Adaptive Mesh Refinement

Our adaptive mesh methods are based on the block-structured adaptive mesh refinement (AMR) algorithms of Berger and Oliger. In this approach, the regions to be refined are organized into rectangular patches of several hundred to several thousand grid cells per patch. Thus one is able to use the high-resolution rectangular grid methods described above to advance the solution in time. Furthermore, the overhead in managing the irregular data is amortized over a relatively large amounts or floating point work on regular arrays. For time-dependent problems, refinement is performed in time as well as in space. Each level of spatial refinement uses its own stable time step, with the time steps at a level constrained to be integer multiples of the time steps at all finer levels. AMR is a mature technology for problems without geometry, with a variety of implementations and applications for various nonlinear combinations of elliptic, parabolic and hyperbolic PDE's. In particular, the collection of applications here address most of the major algorithmic issues in developing adaptive algorithms for the applications described above, such as adaptive multigrid solvers for Poisson's equation, the representation of non-ideal effects in MHD, and the coupling of particle methods to AMR field solvers. AMR has also been successfully coupled to the volume-of-fluid algorithms described above.

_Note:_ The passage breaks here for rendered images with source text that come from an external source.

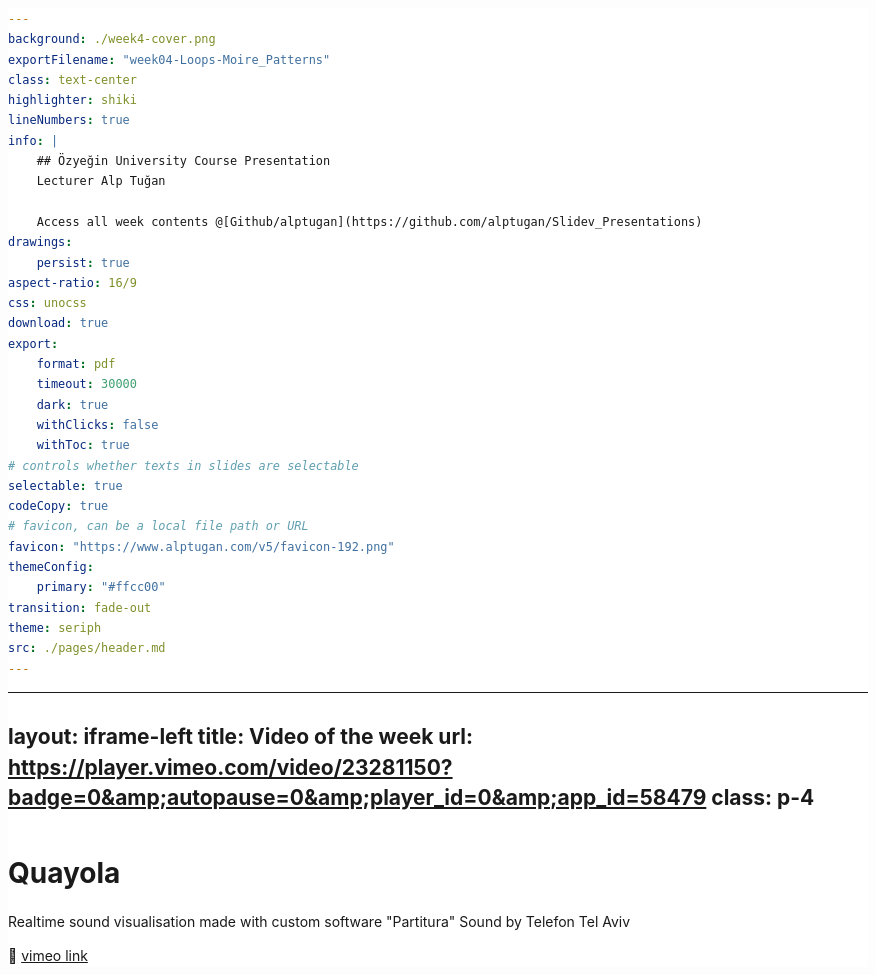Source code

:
 ```yaml
---
background: ./week4-cover.png
exportFilename: "week04-Loops-Moire_Patterns"
class: text-center
highlighter: shiki
lineNumbers: true
info: |
    ## Özyeğin University Course Presentation
    Lecturer Alp Tuğan

    Access all week contents @[Github/alptugan](https://github.com/alptugan/Slidev_Presentations)
drawings:
    persist: true
aspect-ratio: 16/9
css: unocss
download: true
export:
    format: pdf
    timeout: 30000
    dark: true
    withClicks: false
    withToc: true
# controls whether texts in slides are selectable
selectable: true
codeCopy: true
# favicon, can be a local file path or URL
favicon: "https://www.alptugan.com/v5/favicon-192.png"
themeConfig:
    primary: "#ffcc00"
transition: fade-out
theme: seriph
src: ./pages/header.md
---
```



---
layout: iframe-left
title: Video of the week
url: https://player.vimeo.com/video/23281150?badge=0&amp;autopause=0&amp;player_id=0&amp;app_id=58479
class: p-4
---

# Quayola
Realtime sound visualisation made with custom software "Partitura"
Sound by Telefon Tel Aviv


🔗 [vimeo link](https://vimeo.com/23281150)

Particle Methods for Kinetic Problems

To solve the kinetic equations as they arise in plasma physics, particle-beam modeling, and spray modeling, particle-in-cell methods are most often used. In this approach, the distribution function of the particles is represented by a collection of macro-particles, while the spatial field variables are represented as functions on a discrete grid in physical space, with the equations for those fields discretized using finite differences or finite elements. The coupling between the particles and the fields is implemented using interpolation. Quantities such as charges and currents that are required as sources in the field equations are interpolated onto the grid from the particle representation, and field variables required for the particle dynamics are interpolated to the particle locations from the grid. Within this approach, there are a range of design variations, based on tradeoffs between accuracy and computational cost. In an electrostatic PIC code, one can interpolate charge onto the grid, solve Poisson's equation for the electric field potential, and interpolate a difference approximation to the electric field onto the particles. One could also interpolate the dipole field onto the grid, solve three Poisson's equations for the electric field components, and interpolate the field directly from the grid. The latter is more accurate, at the cost of increasing the number of Poisson solutions.

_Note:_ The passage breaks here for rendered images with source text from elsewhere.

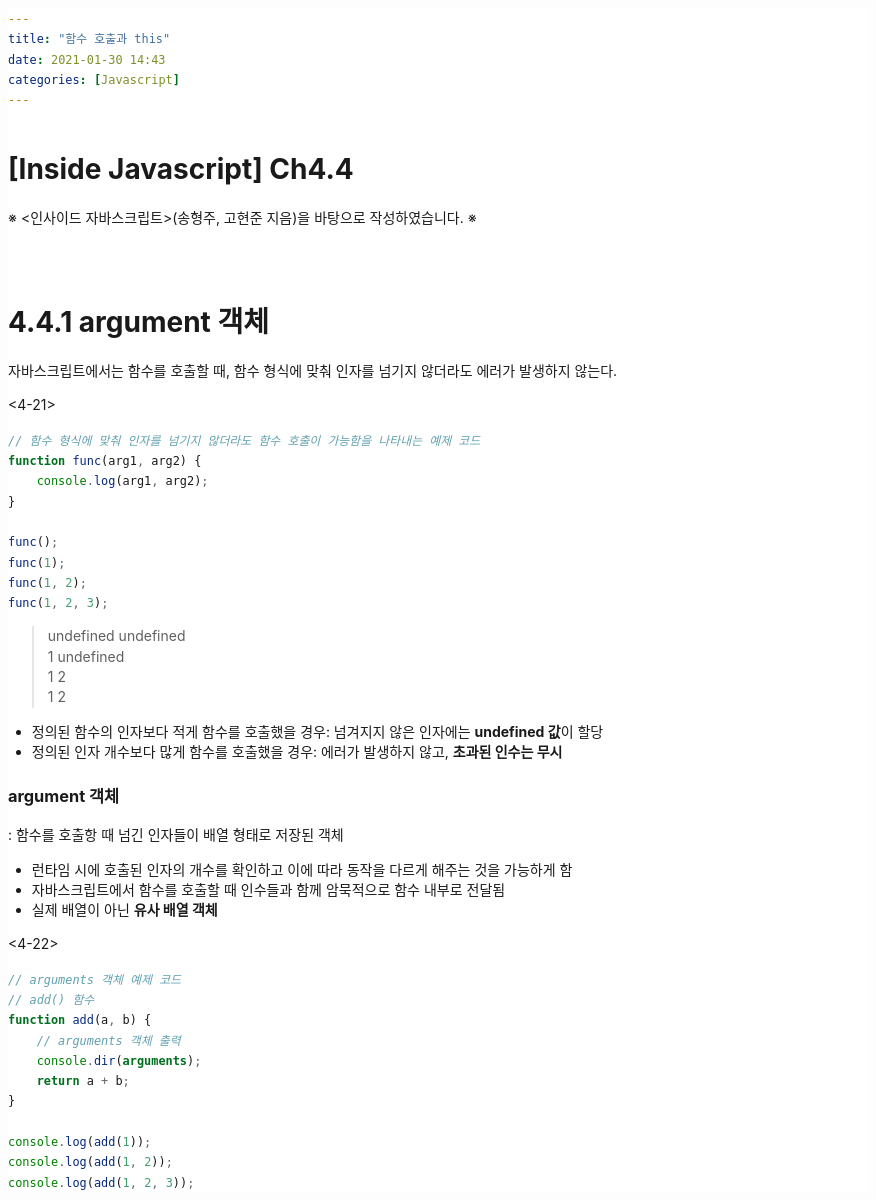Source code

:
 ```yaml
---
title: "함수 호출과 this"
date: 2021-01-30 14:43
categories: [Javascript]
---
```



# [Inside Javascript] Ch4.4

※ <인사이드 자바스크립트>(송형주, 고현준 지음)을 바탕으로 작성하였습니다. ※

<br>

# 4.4.1 argument 객체

자바스크립트에서는 함수를 호출할 때, 함수 형식에 맞춰 인자를 넘기지 않더라도 에러가 발생하지 않는다. 

<4-21>

```jsx
// 함수 형식에 맞춰 인자를 넘기지 않더라도 함수 호출이 가능함을 나타내는 예제 코드
function func(arg1, arg2) {
    console.log(arg1, arg2);
}

func();
func(1);
func(1, 2);
func(1, 2, 3);
```

>undefined undefined <br>
1 undefined <br>
1 2 <br>
1 2 

- 정의된 함수의 인자보다 적게 함수를 호출했을 경우: 넘겨지지 않은 인자에는 **undefined 값**이 할당
- 정의된 인자 개수보다 많게 함수를 호출했을 경우: 에러가 발생하지 않고, **초과된 인수는 무시**

### argument 객체

: 함수를 호출항 때 넘긴 인자들이 배열 형태로 저장된 객체

- 런타임 시에 호출된 인자의 개수를 확인하고 이에 따라 동작을 다르게 해주는 것을 가능하게 함
- 자바스크립트에서 함수를 호출할 때 인수들과 함께 암묵적으로 함수 내부로 전달됨
- 실제 배열이 아닌 **유사 배열 객체**

<4-22>

```jsx
// arguments 객체 예제 코드
// add() 함수
function add(a, b) {
    // arguments 객체 출력
    console.dir(arguments);
    return a + b;
}

console.log(add(1));
console.log(add(1, 2));
console.log(add(1, 2, 3));
```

In addition to pursuing the classical PIC approaches to particle methods for kinetics problems, we will also provide support for some of the methods that have been developed in the mathematics community. There are a variety of fast and accurate algorithms for evaluating electrostatic potentials that may be of use in this setting, such as the fast multipole method (FMM) and the method of local corrections (MLC). For both of these methods, the nonlocal component of the potential induced by a collection of N particles can be computed in no more than O(N log N) operations in a way that essentially eliminates the self-force problem and decouples the effect of the short-range smoothing of the potential from the grid spacing (in fact, FMM is a grid-free method). In addition, the MLC has been applied to the problem of interpolating forces onto the grid for general particle / mesh methods, and in particular can be applied to the case of Vlasov-Maxwell, as well as to the particle methods arising in the simulation of sprays in combustion.